Not long after leaving I applied for a job at ShortList Magazine. I remember spending two days creating the best portfolio of work I could and making sure it was perfect before sending directly to the desk of an Editor there. 

I didn’t get the job but they did get in touch to ask if I would like to come in and help out with MODE, which is the magazine’s bi-annual style publication. I jumped at the chance to be associated with such a name. Within three months I was made Fashion & Grooming Coordinator, working across both the ShortList and ShortList MODE titles.

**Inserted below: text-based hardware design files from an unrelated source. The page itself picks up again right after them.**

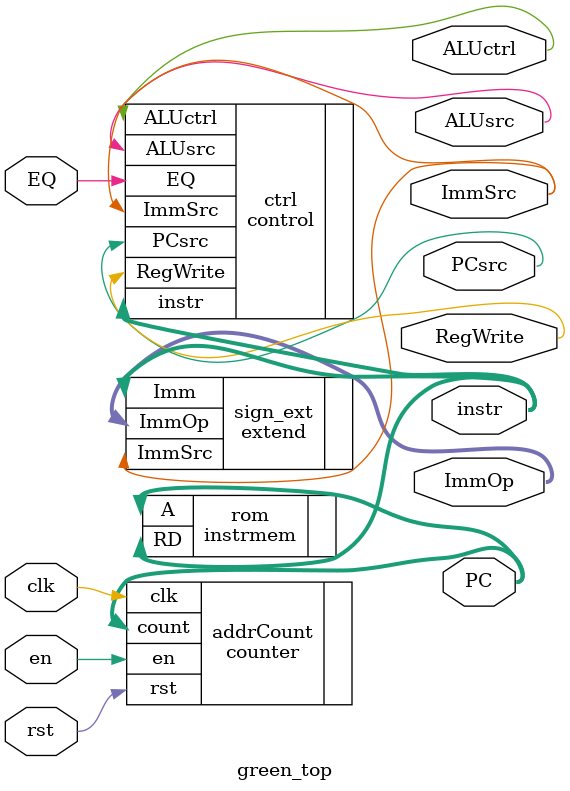
<source format=sv>
module green_top #(
    parameter ADDRESS_WIDTH = 32
)(
    input clk,
    input rst,
    input en,

    input logic EQ,

    output logic [ADDRESS_WIDTH-1:0] ImmOp,
    output logic RegWrite,
    output logic ALUctrl,
    output logic ALUsrc,
    output logic PCsrc,

    output logic [ADDRESS_WIDTH-1:0] instr,
    output logic ImmSrc,
    output logic [ADDRESS_WIDTH-1:0] PC
);
   
    // logic [ADDRESS_WIDTH-1:0] instr;
    // logic ImmSrc;
    // logic [ADDRESS_WIDTH-1:0] PC;

//green

counter addrCount (
    .clk (clk),
    .rst (rst),
    .en (en),
    .count (PC)
);


instrmem rom (
    .A(PC),
    .RD(instr)
);

control ctrl (
    .EQ(EQ),
    .instr(instr), //how to take the last 7 bits of instr from rom
    .RegWrite(RegWrite),
    .ALUctrl(ALUctrl),
    .ALUsrc(ALUsrc),
    .ImmSrc(ImmSrc),
    .PCsrc(PCsrc)
);

extend sign_ext (
    .Imm(instr),  //same here
    .ImmSrc(ImmSrc),
    .ImmOp(ImmOp)
);

endmodule

</source>
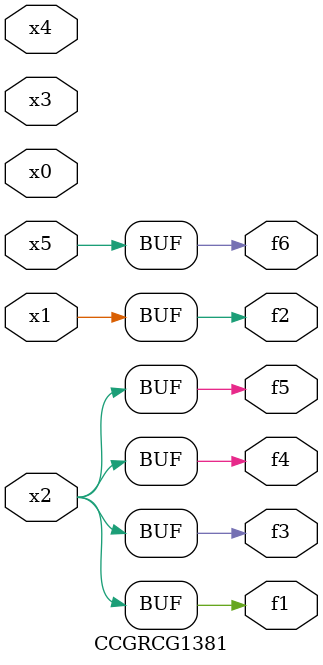
<source format=v>
module CCGRCG1381(
	input x0, x1, x2, x3, x4, x5,
	output f1, f2, f3, f4, f5, f6
);
	assign f1 = x2;
	assign f2 = x1;
	assign f3 = x2;
	assign f4 = x2;
	assign f5 = x2;
	assign f6 = x5;
endmodule

</source>
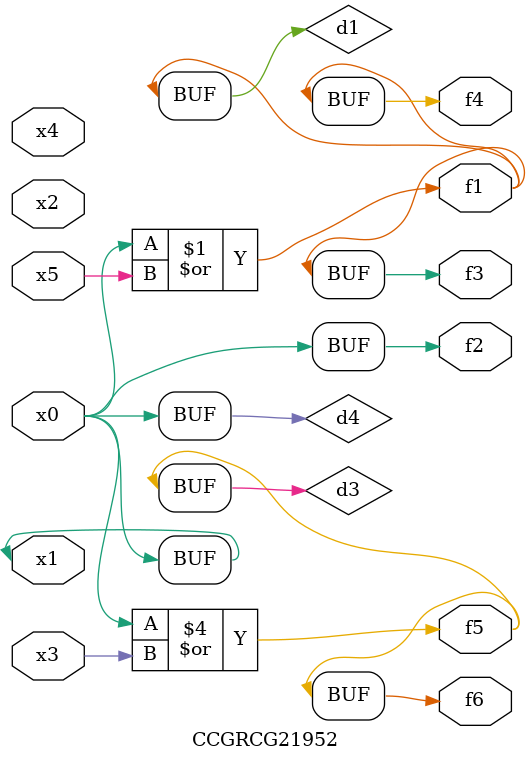
<source format=v>
module CCGRCG21952(
	input x0, x1, x2, x3, x4, x5,
	output f1, f2, f3, f4, f5, f6
);

	wire d1, d2, d3, d4;

	or (d1, x0, x5);
	xnor (d2, x1, x4);
	or (d3, x0, x3);
	buf (d4, x0, x1);
	assign f1 = d1;
	assign f2 = d4;
	assign f3 = d1;
	assign f4 = d1;
	assign f5 = d3;
	assign f6 = d3;
endmodule

</source>
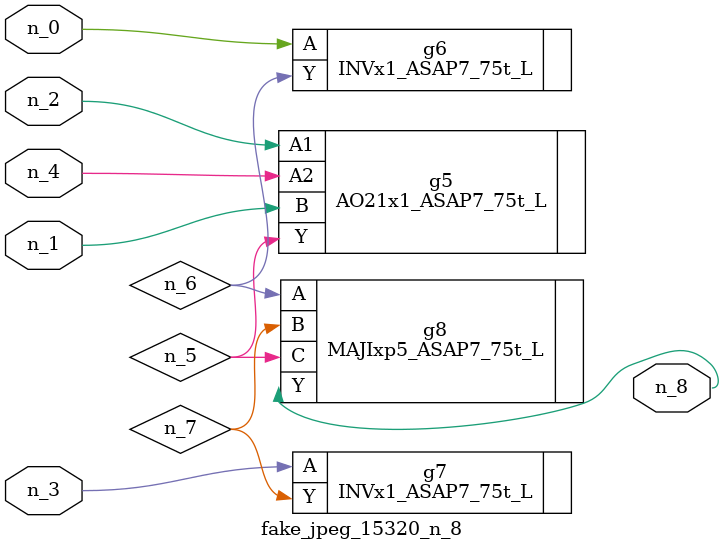
<source format=v>
module fake_jpeg_15320_n_8 (n_3, n_2, n_1, n_0, n_4, n_8);

input n_3;
input n_2;
input n_1;
input n_0;
input n_4;

output n_8;

wire n_6;
wire n_5;
wire n_7;

AO21x1_ASAP7_75t_L g5 ( 
.A1(n_2),
.A2(n_4),
.B(n_1),
.Y(n_5)
);

INVx1_ASAP7_75t_L g6 ( 
.A(n_0),
.Y(n_6)
);

INVx1_ASAP7_75t_L g7 ( 
.A(n_3),
.Y(n_7)
);

MAJIxp5_ASAP7_75t_L g8 ( 
.A(n_6),
.B(n_7),
.C(n_5),
.Y(n_8)
);


endmodule
</source>
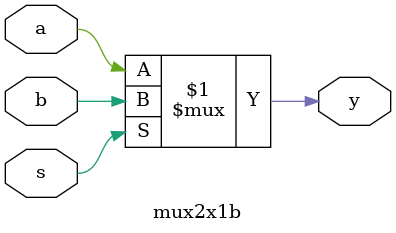
<source format=v>
module mux2x1b (
    input a, 
    input b, 
    input s, 
    output y
);
    assign y = s?b:a;
endmodule
</source>
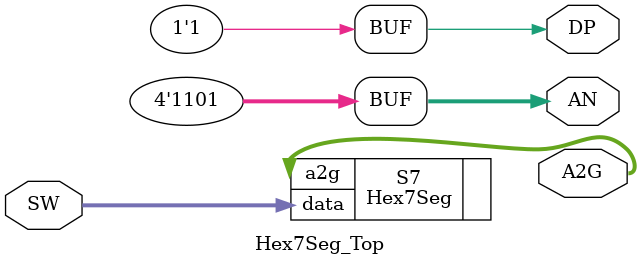
<source format=sv>
module Hex7Seg_Top(
    input  logic [3:0]SW,
    output logic [6:0]A2G,
    output logic [3:0]AN,
    output logic DP );
    
    assign AN = 4'b1101;    // �Ҳ�4����
    assign DP = 1;          // all dp off
    
    // ʵ���� 7�������
    Hex7Seg S7(.data(SW), .a2g(A2G));
endmodule
</source>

I’ll be honest though – I never thought I’d end up in fashion. I love clothes, I love the heritage of menswear and I love that we live in the home of Savile Row and the three-piece suit – but I don’t live for reviewing every collection or watching every show. I also love writing in a news tone but don’t want to report on the latest councillor’s meeting. So I found a happy medium: menswear-focused stories with a strong news tone.

So what’s my advice for making it? It is a tough industry to crack – but so are many others. My first tip for making it in fashion would be the same as if you asked me how to make it in the B2B magazine industry or the building game or as a taxidermist: Be polite, work relentlessly hard and do even the smallest job very well.

It’s also important not to let the rejection (or even lack of response) get you down. Just move on to the next thing. Knock on enough doors and one will open, or knock on the same one enough that the person on the other side gets annoyed and lets you in.

Learning to live on a few hours sleep is also a useful trait. All those late (sometimes non-existent) nights in the library writing a dissertation don’t go away if you really love what you do. They just translate into late (sometimes non-existent) nights in the office editing copy or setting up stories.

For some people, journalism at university can do more than teach you how to order facts, present quotes or send off a freedom of information request. It can show you how to open up, step out of your comfort zone and talk to people — it’s how all the best opportunities present themselves.